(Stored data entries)
____
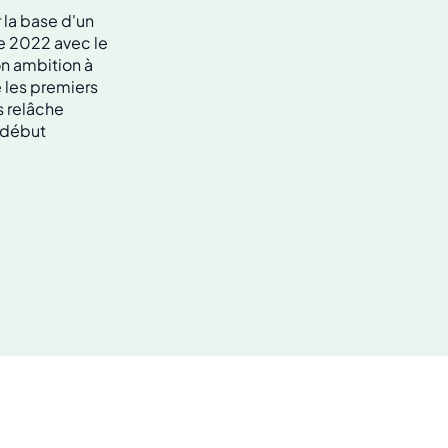
 la base d'un
re 2022 avec le
on ambition à
e les premiers
s relâche
n début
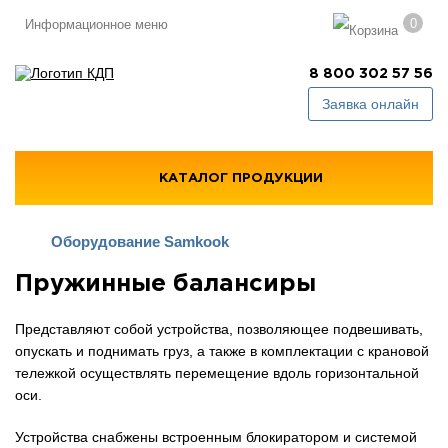
0
Информационное меню
8 800 302 57 56
Заявка онлайн
КАТАЛОГ ПРОДУКЦИИ
Оборудование Samkook
Пружинные балансиры
Представляют собой устройства, позволяющее подвешивать,
опускать и поднимать груз, а также в комплектации с крановой
тележкой осуществлять перемещение вдоль горизонтальной
оси.
Устройства снабжены встроенным блокиратором и системой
____
WHAT IS EXPECTED
Answer with the exact lines running from the one that contains "Информационное меню" through the last line of the data. Include no other line.

EXERCISE RESPONSE
Информационное меню
8 800 302 57 56
Заявка онлайн
КАТАЛОГ ПРОДУКЦИИ
Оборудование Samkook
Пружинные балансиры
Представляют собой устройства, позволяющее подвешивать,
опускать и поднимать груз, а также в комплектации с крановой
тележкой осуществлять перемещение вдоль горизонтальной
оси.
Устройства снабжены встроенным блокиратором и системой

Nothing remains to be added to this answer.